Pierre Rosado pierre.rosado at gmail.com
Tue Dec 1 03:43:19 GMT 2009


On Mon, Nov 30, 2009 at 8:50 PM, Duncan <1i5t5.duncan at cox.net> wrote:

> Pierre Rosado posted on Mon, 30 Nov 2009 03:09:46 -0500 as excerpted:
>
> > Do you know about any chronograph plasmoid?
> >
> > Thanks in advanced,
> >
> > PD: Timer plasmoid does not have the option.
>
> Stop-watch?  Or a graph of <something> over time, aka a plotter?
> What <something>?
>
>
I am looking a stop watch, a plasmoid like wmtimer with timer and stop
watch.



If you're looking for the former, have you checked kde-look.org?  I've
> not needed that functionality, but given the variety of plasmoids at
> kdelook...
>
> If the latter, there's all sorts of options, including "the application
> formerly known as ksysguard" (generically aka system monitor, altho all
> the system monitor plasmoids are something entirely different, the
> problem with generic names, thus taking the hint from Prince for "The
> application formerly known as...", superkaramba and its various themes,
> yasp-scripted (kdelook) and its various themes, various other plasmoids,
> etc.
>
>
Thanks for the suggestion, I am going to check them out.

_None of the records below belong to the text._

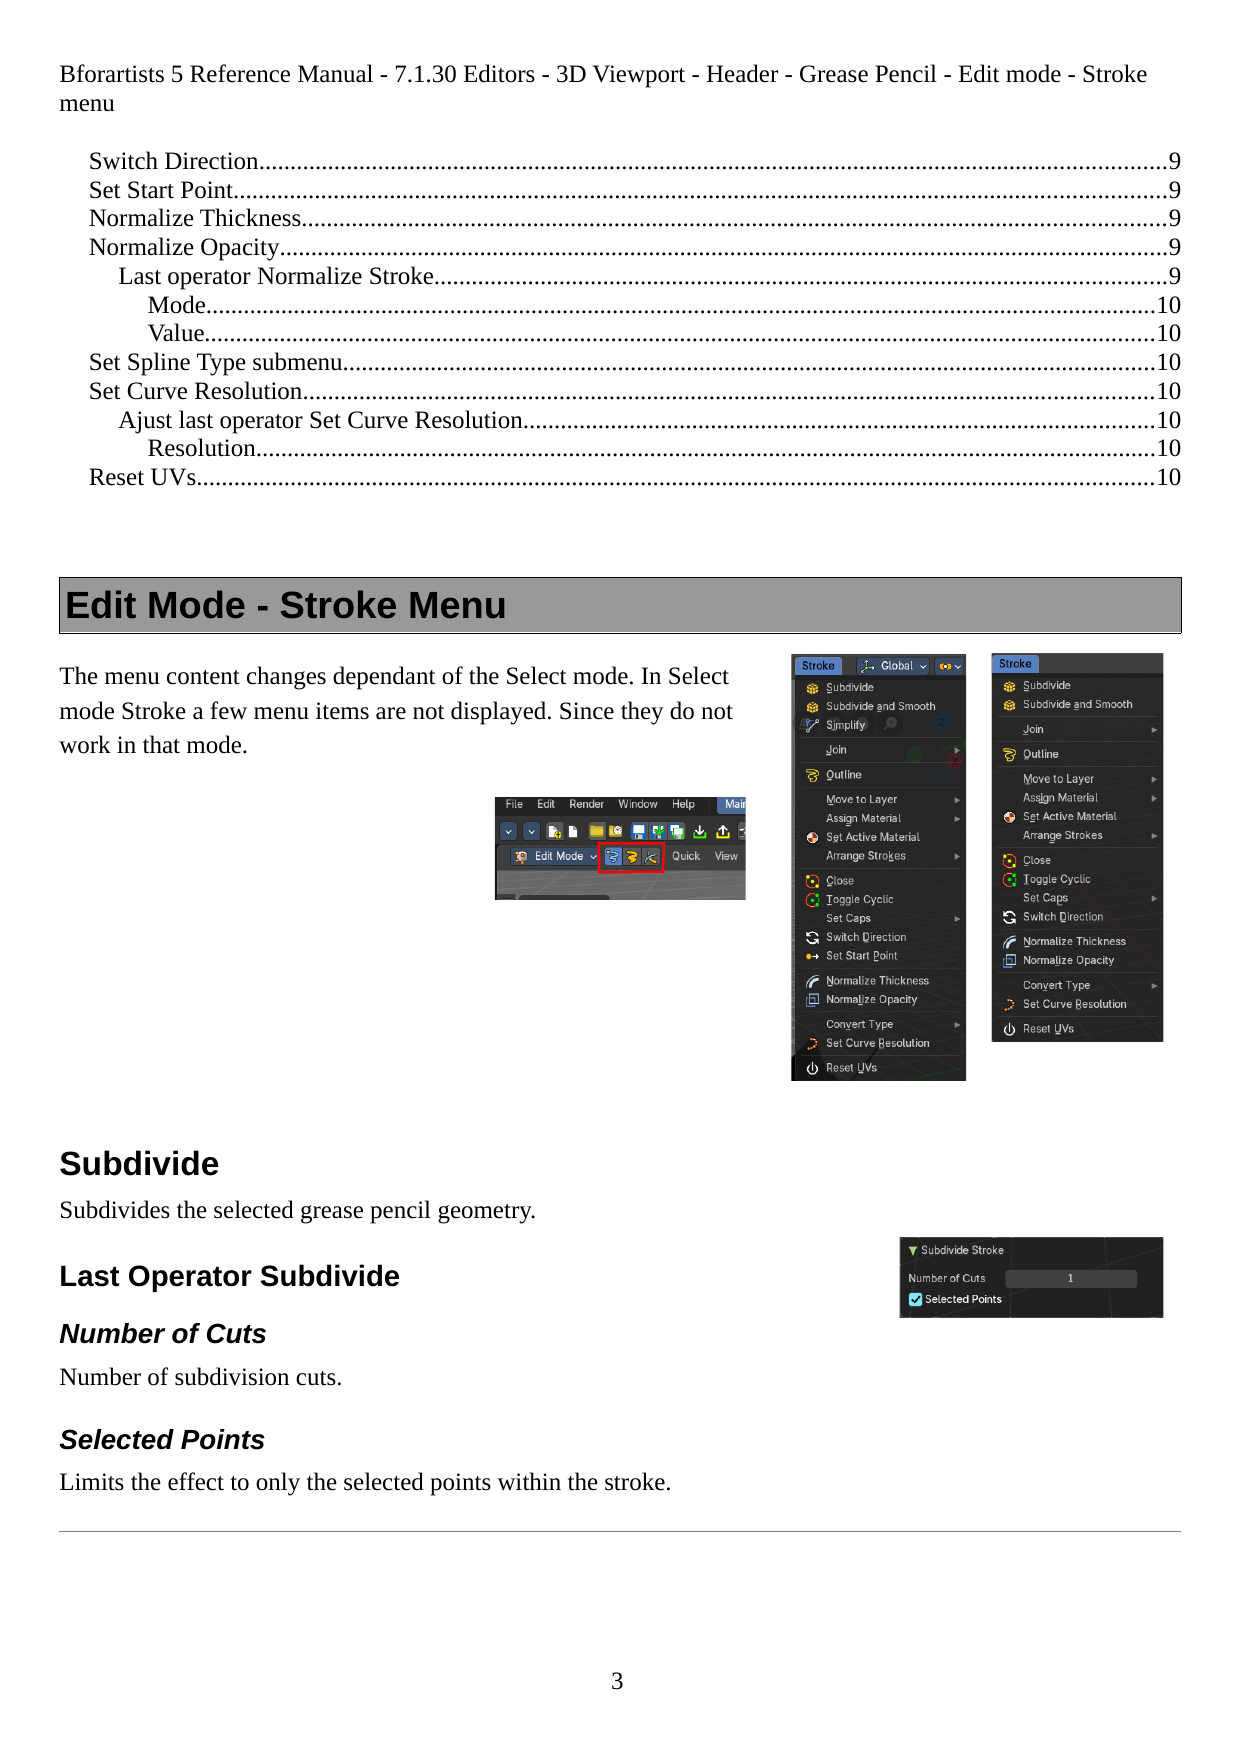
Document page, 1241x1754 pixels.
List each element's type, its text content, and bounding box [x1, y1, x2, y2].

picture [494, 797, 746, 900]
text Normalize Opacity 9 [88, 232, 1181, 261]
subtitle [1164, 1258, 1181, 1292]
table_header Edit Mode - Stroke Menu [60, 578, 1181, 632]
text Last operator Normalize Stroke 9 [118, 261, 1181, 290]
subtitle Last Operator Subdivide [59, 1258, 899, 1292]
text Resolution 10 [147, 433, 1181, 462]
text Mode 10 [147, 290, 1181, 318]
text Subdivides the selected grease pencil geometry. [59, 1195, 1181, 1223]
text Number of subdivision cuts. [59, 1362, 1181, 1390]
text Normalize Thickness 9 [88, 203, 1181, 232]
text Set Curve Resolution 10 [88, 376, 1181, 405]
text The menu content changes dependant of the Select mode. In Select mode Stroke a few menu items are not displayed. Since they do not work in that mode. [59, 661, 791, 759]
subtitle Subdivide [59, 1144, 1181, 1182]
text Set Start Point 9 [88, 175, 1181, 203]
subtitle Number of Cuts [59, 1317, 1181, 1349]
text Switch Direction 9 [88, 146, 1181, 175]
text Reset UVs 10 [88, 462, 1181, 491]
picture [991, 653, 1164, 1042]
text Ajust last operator Set Curve Resolution 10 [118, 405, 1181, 433]
picture [899, 1237, 1164, 1318]
picture [791, 654, 967, 1081]
text Limits the effect to only the selected points within the stroke. [59, 1467, 1181, 1496]
text Set Spline Type submenu 10 [88, 347, 1181, 376]
text Value 10 [147, 318, 1181, 347]
subtitle Selected Points [59, 1423, 1181, 1455]
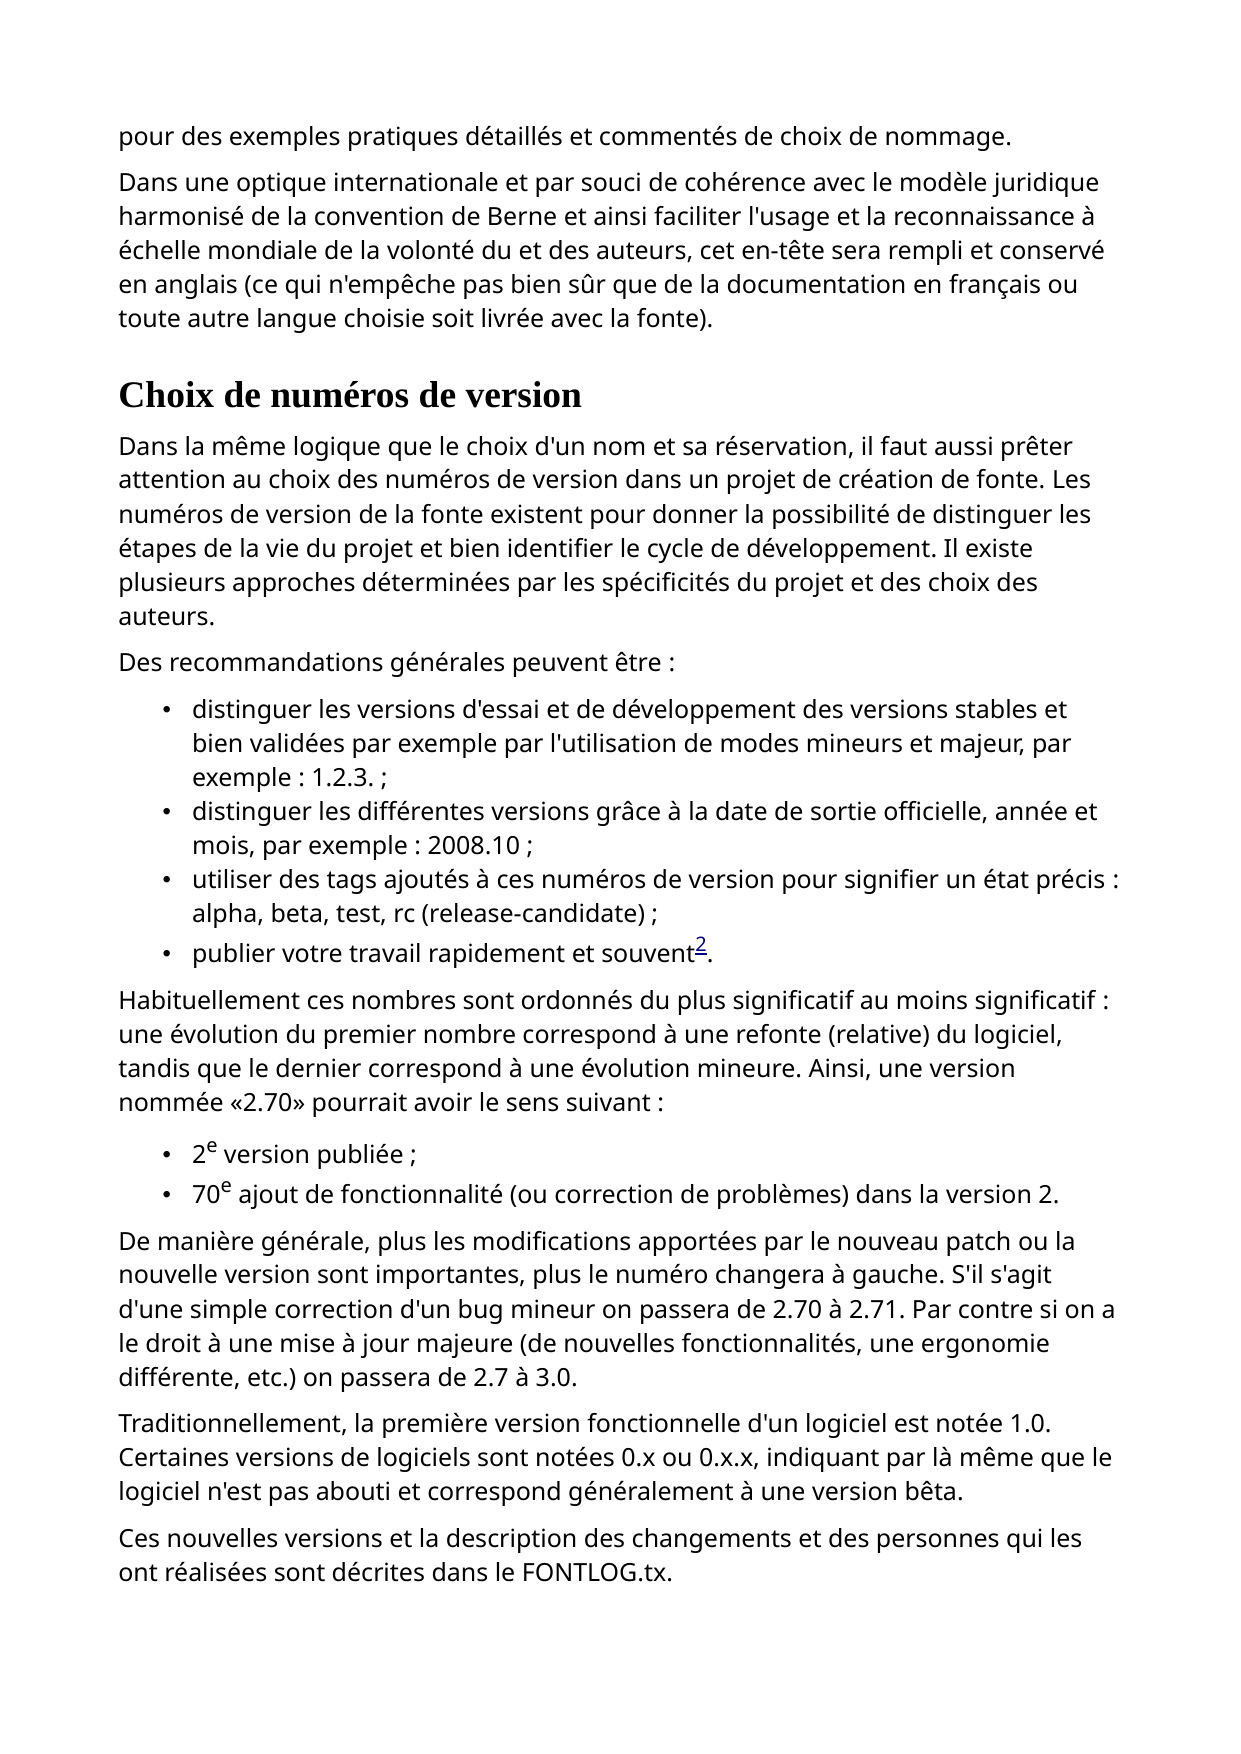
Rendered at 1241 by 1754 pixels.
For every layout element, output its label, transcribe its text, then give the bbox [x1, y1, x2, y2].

text Traditionnellement, la première version fonctionnelle d'un logiciel est notée 1.0. Certaines versions de logiciels sont notées 0.x ou 0.x.x, indiquant par là même que le logiciel n'est pas abouti et correspond généralement à une version bêta. [118, 1406, 1122, 1508]
text Dans une optique internationale et par souci de cohérence avec le modèle juridique harmonisé de la convention de Berne et ainsi faciliter l'usage et la reconnaissance à échelle mondiale de la volonté du et des auteurs, cet en-tête sera rempli et conservé en anglais (ce qui n'empêche pas bien sûr que de la documentation en français ou toute autre langue choisie soit livrée avec la fonte). [118, 165, 1122, 335]
text pour des exemples pratiques détaillés et commentés de choix de nommage. [118, 118, 1122, 152]
subtitle Choix de numéros de version [118, 372, 1122, 416]
text Ces nouvelles versions et la description des changements et des personnes qui les ont réalisées sont décrites dans le FONTLOG.tx. [118, 1521, 1122, 1589]
list distinguer les versions d'essai et de développement des versions stables et bien validées par exemple par l'utilisation de modes mineurs et majeur, par exemple : 1.2.3. ; [162, 692, 1122, 794]
list 70e ajout de fonctionnalité (ou correction de problèmes) dans la version 2. [162, 1171, 1122, 1211]
list 2e version publiée ; [162, 1131, 1122, 1171]
list distinguer les différentes versions grâce à la date de sortie officielle, année et mois, par exemple : 2008.10 ; [162, 794, 1122, 862]
text De manière générale, plus les modifications apportées par le nouveau patch ou la nouvelle version sont importantes, plus le numéro changera à gauche. S'il s'agit d'une simple correction d'un bug mineur on passera de 2.70 à 2.71. Par contre si on a le droit à une mise à jour majeure (de nouvelles fonctionnalités, une ergonomie différente, etc.) on passera de 2.7 à 3.0. [118, 1223, 1122, 1393]
text Des recommandations générales peuvent être : [118, 645, 1122, 679]
text Habituellement ces nombres sont ordonnés du plus significatif au moins significatif : une évolution du premier nombre correspond à une refonte (relative) du logiciel, tandis que le dernier correspond à une évolution mineure. Ainsi, une version nommée «2.70» pourrait avoir le sens suivant : [118, 982, 1122, 1118]
text Dans la même logique que le choix d'un nom et sa réservation, il faut aussi prêter attention au choix des numéros de version dans un projet de création de fonte. Les numéros de version de la fonte existent pour donner la possibilité de distinguer les étapes de la vie du projet et bien identifier le cycle de développement. Il existe plusieurs approches déterminées par les spécificités du projet et des choix des auteurs. [118, 428, 1122, 632]
list publier votre travail rapidement et souvent2. [162, 930, 1122, 970]
list utiliser des tags ajoutés à ces numéros de version pour signifier un état précis : alpha, beta, test, rc (release-candidate) ; [162, 862, 1122, 930]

> FWIW, yasp-scripted could be reasonably easily setup for the former as
> well, as it's very flexible (almost like superkaramba, but without the
> locationals, as it simply takes stuff in order, thus less complex than
> superkaramba).  Much of the flexibility lies in its scriptability, since
> it's possible to have it report in text, plot or bar-graph form, the
> output of any arbitrary command, including shell scripts, python/perl/php/
> ruby/whatever scripts, c/c++ native executables, etc.  I only do shell
> scripting, but am already envisioning the shell script implementation,
> using a date command to initialize, then comparing the output of a
> current data command against the initial date command with some simple
> math, and formatting the output as dd:hh:mm:ss... such an implementation
> wouldn't be accurate enough tho, to do more than second accuracy, and
> that not reliably.  Given the limitations of plasma (the display loop
> must be single-threaded for various technical reasons), plus the various
> scheduling limitations depending on the kernel you run and its config,
> etc, sub-second accuracy isn't likely to be too good in any case, even if
> it's a 100% native coded plasmoid.  Perhaps that's why nothing of that
> nature is shipped by default, tho it's quite likely someone's implemented
> it as a plasmoid anyway, and put it up on kdelook.